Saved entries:
=== Begin Enclosure ===

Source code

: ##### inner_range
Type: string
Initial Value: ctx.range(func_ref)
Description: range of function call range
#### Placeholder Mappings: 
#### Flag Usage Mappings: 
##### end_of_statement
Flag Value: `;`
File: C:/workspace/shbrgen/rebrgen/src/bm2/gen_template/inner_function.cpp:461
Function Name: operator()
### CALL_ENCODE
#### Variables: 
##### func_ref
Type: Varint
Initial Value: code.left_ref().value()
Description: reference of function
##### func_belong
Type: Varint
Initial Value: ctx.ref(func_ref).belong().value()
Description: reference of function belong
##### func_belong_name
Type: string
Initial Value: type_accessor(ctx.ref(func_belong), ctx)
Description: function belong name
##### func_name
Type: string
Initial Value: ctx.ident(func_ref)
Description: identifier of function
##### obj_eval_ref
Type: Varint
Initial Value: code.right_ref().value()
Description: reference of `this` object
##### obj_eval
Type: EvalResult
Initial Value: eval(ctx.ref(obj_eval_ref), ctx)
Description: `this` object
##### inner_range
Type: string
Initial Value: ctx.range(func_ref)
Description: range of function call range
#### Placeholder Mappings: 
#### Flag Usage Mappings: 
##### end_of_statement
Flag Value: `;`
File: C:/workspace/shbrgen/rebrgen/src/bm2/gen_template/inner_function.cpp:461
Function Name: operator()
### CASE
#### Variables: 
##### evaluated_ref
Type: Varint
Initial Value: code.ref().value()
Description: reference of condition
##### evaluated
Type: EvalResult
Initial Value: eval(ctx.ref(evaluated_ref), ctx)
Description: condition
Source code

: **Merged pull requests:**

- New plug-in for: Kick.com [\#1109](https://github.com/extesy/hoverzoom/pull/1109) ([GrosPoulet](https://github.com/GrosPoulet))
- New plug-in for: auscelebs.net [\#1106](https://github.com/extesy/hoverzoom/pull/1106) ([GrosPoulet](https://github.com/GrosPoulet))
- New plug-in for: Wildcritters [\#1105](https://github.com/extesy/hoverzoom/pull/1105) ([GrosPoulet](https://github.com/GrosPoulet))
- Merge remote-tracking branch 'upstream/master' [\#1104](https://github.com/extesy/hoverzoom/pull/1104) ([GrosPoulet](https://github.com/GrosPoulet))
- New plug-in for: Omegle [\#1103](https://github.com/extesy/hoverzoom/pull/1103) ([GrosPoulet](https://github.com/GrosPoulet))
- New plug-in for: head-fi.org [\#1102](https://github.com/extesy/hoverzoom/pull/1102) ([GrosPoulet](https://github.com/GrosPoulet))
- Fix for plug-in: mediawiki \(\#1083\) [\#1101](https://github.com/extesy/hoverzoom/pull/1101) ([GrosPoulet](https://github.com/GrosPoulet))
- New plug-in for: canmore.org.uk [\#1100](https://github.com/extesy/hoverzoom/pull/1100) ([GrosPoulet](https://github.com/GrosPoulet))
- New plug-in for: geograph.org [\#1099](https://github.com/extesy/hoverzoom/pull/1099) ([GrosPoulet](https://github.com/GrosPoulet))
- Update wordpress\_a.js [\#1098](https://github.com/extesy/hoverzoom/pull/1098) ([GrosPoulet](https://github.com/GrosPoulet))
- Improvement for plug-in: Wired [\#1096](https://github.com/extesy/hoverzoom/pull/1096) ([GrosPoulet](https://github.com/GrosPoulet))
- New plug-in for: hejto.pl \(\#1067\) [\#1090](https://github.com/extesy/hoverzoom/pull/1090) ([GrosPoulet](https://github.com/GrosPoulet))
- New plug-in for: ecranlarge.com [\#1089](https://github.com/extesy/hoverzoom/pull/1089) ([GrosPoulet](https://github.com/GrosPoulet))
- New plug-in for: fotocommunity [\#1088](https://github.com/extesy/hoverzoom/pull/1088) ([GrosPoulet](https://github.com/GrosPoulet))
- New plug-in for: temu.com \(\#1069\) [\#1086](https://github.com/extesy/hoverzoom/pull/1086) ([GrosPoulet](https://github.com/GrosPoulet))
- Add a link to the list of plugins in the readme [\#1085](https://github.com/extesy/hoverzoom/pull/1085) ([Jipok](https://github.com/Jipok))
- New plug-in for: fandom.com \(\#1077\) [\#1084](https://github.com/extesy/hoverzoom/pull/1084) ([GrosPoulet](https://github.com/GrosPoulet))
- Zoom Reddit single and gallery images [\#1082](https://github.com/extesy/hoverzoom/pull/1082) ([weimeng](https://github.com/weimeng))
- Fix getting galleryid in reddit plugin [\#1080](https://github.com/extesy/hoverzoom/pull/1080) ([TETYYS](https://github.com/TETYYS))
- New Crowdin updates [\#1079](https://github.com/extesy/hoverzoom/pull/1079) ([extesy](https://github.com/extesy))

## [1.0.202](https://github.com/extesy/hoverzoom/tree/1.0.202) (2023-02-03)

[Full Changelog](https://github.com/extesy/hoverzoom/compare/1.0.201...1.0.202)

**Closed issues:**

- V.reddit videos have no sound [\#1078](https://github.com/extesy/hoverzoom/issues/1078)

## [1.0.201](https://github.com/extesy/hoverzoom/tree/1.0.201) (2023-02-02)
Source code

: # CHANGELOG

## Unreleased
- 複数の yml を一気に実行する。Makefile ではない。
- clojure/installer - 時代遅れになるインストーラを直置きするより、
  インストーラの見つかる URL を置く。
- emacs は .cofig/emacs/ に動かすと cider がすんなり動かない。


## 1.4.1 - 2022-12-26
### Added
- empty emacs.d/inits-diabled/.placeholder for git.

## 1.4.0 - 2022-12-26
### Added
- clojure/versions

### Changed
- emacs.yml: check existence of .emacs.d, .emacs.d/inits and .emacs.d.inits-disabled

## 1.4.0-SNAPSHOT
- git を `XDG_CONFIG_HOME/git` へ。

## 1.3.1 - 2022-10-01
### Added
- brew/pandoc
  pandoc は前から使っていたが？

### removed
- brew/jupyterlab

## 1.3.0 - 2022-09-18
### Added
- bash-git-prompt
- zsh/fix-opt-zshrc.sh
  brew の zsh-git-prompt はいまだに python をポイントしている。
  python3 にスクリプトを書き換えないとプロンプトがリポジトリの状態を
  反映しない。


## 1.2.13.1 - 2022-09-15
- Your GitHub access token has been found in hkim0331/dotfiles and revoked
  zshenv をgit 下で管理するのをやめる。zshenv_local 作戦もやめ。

=== End Enclosure ===

## Directions
Copy the whole listing above word for word, with no changes.

## Written response
Source code

: ##### inner_range
Type: string
Initial Value: ctx.range(func_ref)
Description: range of function call range
#### Placeholder Mappings: 
#### Flag Usage Mappings: 
##### end_of_statement
Flag Value: `;`
File: C:/workspace/shbrgen/rebrgen/src/bm2/gen_template/inner_function.cpp:461
Function Name: operator()
### CALL_ENCODE
#### Variables: 
##### func_ref
Type: Varint
Initial Value: code.left_ref().value()
Description: reference of function
##### func_belong
Type: Varint
Initial Value: ctx.ref(func_ref).belong().value()
Description: reference of function belong
##### func_belong_name
Type: string
Initial Value: type_accessor(ctx.ref(func_belong), ctx)
Description: function belong name
##### func_name
Type: string
Initial Value: ctx.ident(func_ref)
Description: identifier of function
##### obj_eval_ref
Type: Varint
Initial Value: code.right_ref().value()
Description: reference of `this` object
##### obj_eval
Type: EvalResult
Initial Value: eval(ctx.ref(obj_eval_ref), ctx)
Description: `this` object
##### inner_range
Type: string
Initial Value: ctx.range(func_ref)
Description: range of function call range
#### Placeholder Mappings: 
#### Flag Usage Mappings: 
##### end_of_statement
Flag Value: `;`
File: C:/workspace/shbrgen/rebrgen/src/bm2/gen_template/inner_function.cpp:461
Function Name: operator()
### CASE
#### Variables: 
##### evaluated_ref
Type: Varint
Initial Value: code.ref().value()
Description: reference of condition
##### evaluated
Type: EvalResult
Initial Value: eval(ctx.ref(evaluated_ref), ctx)
Description: condition
Source code

: **Merged pull requests:**

- New plug-in for: Kick.com [\#1109](https://github.com/extesy/hoverzoom/pull/1109) ([GrosPoulet](https://github.com/GrosPoulet))
- New plug-in for: auscelebs.net [\#1106](https://github.com/extesy/hoverzoom/pull/1106) ([GrosPoulet](https://github.com/GrosPoulet))
- New plug-in for: Wildcritters [\#1105](https://github.com/extesy/hoverzoom/pull/1105) ([GrosPoulet](https://github.com/GrosPoulet))
- Merge remote-tracking branch 'upstream/master' [\#1104](https://github.com/extesy/hoverzoom/pull/1104) ([GrosPoulet](https://github.com/GrosPoulet))
- New plug-in for: Omegle [\#1103](https://github.com/extesy/hoverzoom/pull/1103) ([GrosPoulet](https://github.com/GrosPoulet))
- New plug-in for: head-fi.org [\#1102](https://github.com/extesy/hoverzoom/pull/1102) ([GrosPoulet](https://github.com/GrosPoulet))
- Fix for plug-in: mediawiki \(\#1083\) [\#1101](https://github.com/extesy/hoverzoom/pull/1101) ([GrosPoulet](https://github.com/GrosPoulet))
- New plug-in for: canmore.org.uk [\#1100](https://github.com/extesy/hoverzoom/pull/1100) ([GrosPoulet](https://github.com/GrosPoulet))
- New plug-in for: geograph.org [\#1099](https://github.com/extesy/hoverzoom/pull/1099) ([GrosPoulet](https://github.com/GrosPoulet))
- Update wordpress\_a.js [\#1098](https://github.com/extesy/hoverzoom/pull/1098) ([GrosPoulet](https://github.com/GrosPoulet))
- Improvement for plug-in: Wired [\#1096](https://github.com/extesy/hoverzoom/pull/1096) ([GrosPoulet](https://github.com/GrosPoulet))
- New plug-in for: hejto.pl \(\#1067\) [\#1090](https://github.com/extesy/hoverzoom/pull/1090) ([GrosPoulet](https://github.com/GrosPoulet))
- New plug-in for: ecranlarge.com [\#1089](https://github.com/extesy/hoverzoom/pull/1089) ([GrosPoulet](https://github.com/GrosPoulet))
- New plug-in for: fotocommunity [\#1088](https://github.com/extesy/hoverzoom/pull/1088) ([GrosPoulet](https://github.com/GrosPoulet))
- New plug-in for: temu.com \(\#1069\) [\#1086](https://github.com/extesy/hoverzoom/pull/1086) ([GrosPoulet](https://github.com/GrosPoulet))
- Add a link to the list of plugins in the readme [\#1085](https://github.com/extesy/hoverzoom/pull/1085) ([Jipok](https://github.com/Jipok))
- New plug-in for: fandom.com \(\#1077\) [\#1084](https://github.com/extesy/hoverzoom/pull/1084) ([GrosPoulet](https://github.com/GrosPoulet))
- Zoom Reddit single and gallery images [\#1082](https://github.com/extesy/hoverzoom/pull/1082) ([weimeng](https://github.com/weimeng))
- Fix getting galleryid in reddit plugin [\#1080](https://github.com/extesy/hoverzoom/pull/1080) ([TETYYS](https://github.com/TETYYS))
- New Crowdin updates [\#1079](https://github.com/extesy/hoverzoom/pull/1079) ([extesy](https://github.com/extesy))

## [1.0.202](https://github.com/extesy/hoverzoom/tree/1.0.202) (2023-02-03)

[Full Changelog](https://github.com/extesy/hoverzoom/compare/1.0.201...1.0.202)

**Closed issues:**

- V.reddit videos have no sound [\#1078](https://github.com/extesy/hoverzoom/issues/1078)

## [1.0.201](https://github.com/extesy/hoverzoom/tree/1.0.201) (2023-02-02)
Source code

: # CHANGELOG

## Unreleased
- 複数の yml を一気に実行する。Makefile ではない。
- clojure/installer - 時代遅れになるインストーラを直置きするより、
  インストーラの見つかる URL を置く。
- emacs は .cofig/emacs/ に動かすと cider がすんなり動かない。


## 1.4.1 - 2022-12-26
### Added
- empty emacs.d/inits-diabled/.placeholder for git.

## 1.4.0 - 2022-12-26
### Added
- clojure/versions

### Changed
- emacs.yml: check existence of .emacs.d, .emacs.d/inits and .emacs.d.inits-disabled

## 1.4.0-SNAPSHOT
- git を `XDG_CONFIG_HOME/git` へ。

## 1.3.1 - 2022-10-01
### Added
- brew/pandoc
  pandoc は前から使っていたが？

### removed
- brew/jupyterlab

## 1.3.0 - 2022-09-18
### Added
- bash-git-prompt
- zsh/fix-opt-zshrc.sh
  brew の zsh-git-prompt はいまだに python をポイントしている。
  python3 にスクリプトを書き換えないとプロンプトがリポジトリの状態を
  反映しない。


## 1.2.13.1 - 2022-09-15
- Your GitHub access token has been found in hkim0331/dotfiles and revoked
  zshenv をgit 下で管理するのをやめる。zshenv_local 作戦もやめ。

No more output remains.